Jump Little Children was my all-time favorite band until only a few months ago (because I realized it was time to move Tegan and Sara to their rightful place on my list. JLC still rocks my freakin’ socks). When they released their second album, Vertigo, they also began selling a double-CD called “Jump Little Children: The Early Years” at their shows. It was a mix of questionably well-recorded demos and early live shows. I was (and am) a crazy fan, so I was just as excited about this as I was when the Beatles Anthology came out. And the coolest thing was not “yay, more music from JLC!”–it was hearing the immense differences between how they used to sound and what they had grown into. Hearing the roots of the music. It was hella encouraging, too, to know that Jay Clifford was not born into the slinky, unearthly grace of his voice–he worked for it and he earned that grace. Hearing a good-singer-that-will-be-great learning to use his voice is such an inspiring thing, I think. It totally blows all of that self-defeating “Well, people are born with talent and I just don’t have it” crap out of the water.

Anyway, on my end of things, I have this album I’m STILL finishing up (that I started working on in 2005, if anyone’s counting) that I think sounds really freakin’ awesome–but isn’t even released yet. I’ve just gotten online distribution for my acoustic EP, which I’ve come to think of as like, “The Rorie of Yesteryear,” and I’m promoting that–but in the meantime, my mind is already on how I want to record album number two, and on which of the freakin’ billion songs I have piled up will be making the cut.

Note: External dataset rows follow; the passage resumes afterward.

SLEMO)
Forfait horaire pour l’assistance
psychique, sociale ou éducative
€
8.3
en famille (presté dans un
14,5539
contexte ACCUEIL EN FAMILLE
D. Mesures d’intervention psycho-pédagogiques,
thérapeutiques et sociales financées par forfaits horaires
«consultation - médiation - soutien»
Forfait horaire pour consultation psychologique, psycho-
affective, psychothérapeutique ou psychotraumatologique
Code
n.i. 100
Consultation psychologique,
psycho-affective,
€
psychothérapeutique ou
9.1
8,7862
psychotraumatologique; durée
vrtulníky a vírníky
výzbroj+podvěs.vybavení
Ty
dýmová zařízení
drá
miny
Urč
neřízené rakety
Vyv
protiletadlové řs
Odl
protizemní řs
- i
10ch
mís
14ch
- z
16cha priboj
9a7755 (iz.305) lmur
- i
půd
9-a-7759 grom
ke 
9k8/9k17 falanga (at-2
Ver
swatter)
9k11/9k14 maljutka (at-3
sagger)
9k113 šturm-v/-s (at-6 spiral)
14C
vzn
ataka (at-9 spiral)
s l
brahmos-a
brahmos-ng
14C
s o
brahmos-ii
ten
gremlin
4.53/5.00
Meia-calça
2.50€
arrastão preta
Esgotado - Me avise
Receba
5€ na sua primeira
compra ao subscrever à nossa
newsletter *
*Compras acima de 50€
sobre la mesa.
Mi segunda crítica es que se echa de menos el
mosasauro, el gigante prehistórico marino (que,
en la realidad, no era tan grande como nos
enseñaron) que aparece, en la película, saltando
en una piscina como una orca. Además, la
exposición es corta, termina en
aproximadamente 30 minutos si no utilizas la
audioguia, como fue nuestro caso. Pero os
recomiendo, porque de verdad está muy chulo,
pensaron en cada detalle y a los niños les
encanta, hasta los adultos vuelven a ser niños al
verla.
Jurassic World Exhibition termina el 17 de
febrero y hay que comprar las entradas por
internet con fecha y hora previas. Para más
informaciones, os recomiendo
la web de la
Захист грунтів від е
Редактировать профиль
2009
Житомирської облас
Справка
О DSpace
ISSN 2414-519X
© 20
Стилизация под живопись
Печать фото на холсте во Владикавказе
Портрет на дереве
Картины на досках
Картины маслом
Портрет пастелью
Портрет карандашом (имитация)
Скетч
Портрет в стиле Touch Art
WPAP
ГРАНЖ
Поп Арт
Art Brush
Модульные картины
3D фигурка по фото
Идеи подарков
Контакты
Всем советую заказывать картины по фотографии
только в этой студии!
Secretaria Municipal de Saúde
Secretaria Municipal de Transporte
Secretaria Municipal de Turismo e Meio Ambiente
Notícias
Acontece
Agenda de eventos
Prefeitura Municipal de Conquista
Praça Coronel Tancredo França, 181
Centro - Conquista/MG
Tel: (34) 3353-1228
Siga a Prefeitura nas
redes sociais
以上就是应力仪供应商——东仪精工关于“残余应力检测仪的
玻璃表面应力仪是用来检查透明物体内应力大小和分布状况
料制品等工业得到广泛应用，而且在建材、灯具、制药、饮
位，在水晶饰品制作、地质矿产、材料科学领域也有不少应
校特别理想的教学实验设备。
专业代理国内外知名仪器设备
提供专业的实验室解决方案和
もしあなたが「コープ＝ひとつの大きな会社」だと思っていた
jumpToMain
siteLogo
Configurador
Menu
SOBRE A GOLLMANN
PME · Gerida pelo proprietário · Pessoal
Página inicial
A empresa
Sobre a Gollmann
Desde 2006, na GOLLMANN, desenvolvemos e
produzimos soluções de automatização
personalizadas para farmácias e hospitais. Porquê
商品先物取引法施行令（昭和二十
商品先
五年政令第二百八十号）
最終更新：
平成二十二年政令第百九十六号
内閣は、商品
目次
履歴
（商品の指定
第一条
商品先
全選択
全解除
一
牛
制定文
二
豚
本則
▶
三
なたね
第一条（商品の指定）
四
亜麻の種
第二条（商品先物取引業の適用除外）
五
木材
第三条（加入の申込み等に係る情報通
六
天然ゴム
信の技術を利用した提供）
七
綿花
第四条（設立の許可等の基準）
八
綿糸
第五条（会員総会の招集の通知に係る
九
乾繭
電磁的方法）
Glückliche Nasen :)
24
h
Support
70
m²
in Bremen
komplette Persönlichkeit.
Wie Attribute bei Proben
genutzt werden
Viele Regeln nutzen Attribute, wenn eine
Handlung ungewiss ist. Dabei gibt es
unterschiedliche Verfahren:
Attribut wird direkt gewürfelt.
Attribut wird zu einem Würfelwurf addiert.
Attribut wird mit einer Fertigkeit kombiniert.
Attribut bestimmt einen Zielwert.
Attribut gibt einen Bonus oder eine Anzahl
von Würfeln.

I don’t know. It’s odd. I need to either get signed, or get a whole lot better at this whole “independent musician” stuff right away, because … it’s time to get in gear. Really time to get in gear. 2007 served to drive that point home or me again and again (and again) and 2008 is the year to make it happen.

*If you want to hear about the REALLY early years, I self-recorded ten or twelve songs in my bedroom in 2001 or so. Boy do you not want to hear that stuff. (Unless you’re Rakie, in which case you don’t have a choice because you’ve already heard it.) That was the “this girl could get good in a few years” era. Still like a few of the songs I wrote from that period, though.

coming soon to a Pisces near you…

Thursday, January 10th, 2008

I really like making fliers.
I think I’m posting this less to promote my show and more to show off my pretty thing that I made.

I need to get my priorities straight.